For landlubbers, this term helps ensure that another round of drinks will be ordered over some sensible soul’s objections. You say, “Come on! El zarpe, el zarpe! One for the road!” The person always relents. Repeat this for five or six rounds more and you’ve got the correct usage, both of the term and of those nice cold bottles of Imperial sitting in a bucket of ice, ideally in a dimly lit bar on a rainy afternoon with the best of the ‘80s piping through your brain.
I’ve had a lot of people set sail on me in the past ten years, off to other lands. Such is life, and certainly the life of the expat. When I first arrived here, I lived in a boarding house near the Rotonda la Betania, filled primarily with kindly Nicaraguan dental students who spent most of their time at class but left their plaster models arrayed around the dark kitchen. On the rare occasion that I went out, including the night I met your dad, I’d bid farewell to the empty house, the silent jaws and giant molars, and leave my journal open on my bed to a note – Went to such-and-such a show on July 28th – imagining that if a nefarious stranger did me in, my housemates might break down my door weeks later and at least find a lead. Odd and fairly pointless, but it made me feel better at the time, gave me the illusion of a watchful eye.
The tide came in. My life filled with friendships, the really good kind, the ones you can only make when you’re far from home and a little bit lost. Then, as the years went by, the tide went out again. One by one, or sometimes in pairs, people peeled off and headed back home, leaving me sitting on the beach once more. I’ve been cast up on a different part of the shore, of course, and I’m no longer alone. I keep the greatest possible company. It’s just that I no longer have many folks around for whom Enrique and Beto are really Ernie and Bert.
I’d like to say that these many departures have made me appreciate the people who are around me now, every moment of every day, but that’s not always true. I don’t think that’s even desirable. If we really achieved that, we’d cry every time anyone left the house (just like you do. Hmm. Perhaps you’re on to something there). However, I have decided that the zarpe is not only an outstanding tool for developing a drinking problem, but also a good approach to life. It encourages indulgence in pleasures because of their finite nature. We have one more with our friends because our ship, or theirs, might sail at any time. It is a jolly way of keeping in mind the fact that our time on shore, at the bar, and in life, is always limited. To me, that jovial awareness of mortality is very Costa Rican.
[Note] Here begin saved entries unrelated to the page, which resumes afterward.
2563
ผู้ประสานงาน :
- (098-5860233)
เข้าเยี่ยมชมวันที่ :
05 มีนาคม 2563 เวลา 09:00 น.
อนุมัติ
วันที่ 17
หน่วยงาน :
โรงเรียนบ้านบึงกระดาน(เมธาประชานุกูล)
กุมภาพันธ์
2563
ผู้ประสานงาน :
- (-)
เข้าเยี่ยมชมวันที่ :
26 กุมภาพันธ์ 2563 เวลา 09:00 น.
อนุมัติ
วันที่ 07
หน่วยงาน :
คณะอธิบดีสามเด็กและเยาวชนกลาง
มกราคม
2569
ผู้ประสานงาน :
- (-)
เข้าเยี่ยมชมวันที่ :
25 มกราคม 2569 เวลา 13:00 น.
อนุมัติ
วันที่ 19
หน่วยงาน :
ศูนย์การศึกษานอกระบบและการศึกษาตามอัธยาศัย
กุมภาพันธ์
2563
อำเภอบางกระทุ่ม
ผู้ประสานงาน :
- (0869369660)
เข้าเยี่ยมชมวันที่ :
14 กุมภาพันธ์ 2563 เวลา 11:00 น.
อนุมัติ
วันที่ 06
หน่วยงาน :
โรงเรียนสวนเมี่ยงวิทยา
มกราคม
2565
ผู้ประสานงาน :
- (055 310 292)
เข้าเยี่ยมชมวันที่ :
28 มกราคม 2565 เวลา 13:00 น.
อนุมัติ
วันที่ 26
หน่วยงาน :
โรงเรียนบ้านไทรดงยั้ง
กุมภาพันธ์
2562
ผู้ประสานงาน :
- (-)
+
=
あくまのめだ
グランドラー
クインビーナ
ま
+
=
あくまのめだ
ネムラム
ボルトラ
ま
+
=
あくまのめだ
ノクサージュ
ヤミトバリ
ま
With you, little bean, the zarpe is just a little bit different. Shall we squish one more of our neighbor’s spectacular flowers into pulpy red mush in our hands? Ok, el zarpe, el zarpe. (Shhh.) Go up and down the driveway again pointing at oranges? Ok, el zarpe, el zarpe. Pretend your comb is a phone and stomp around naked? Go for it. No time like the present.
What’s that? Sounds good. One more, one more. I’m over here watching, with your dad, and maybe a little zarpe.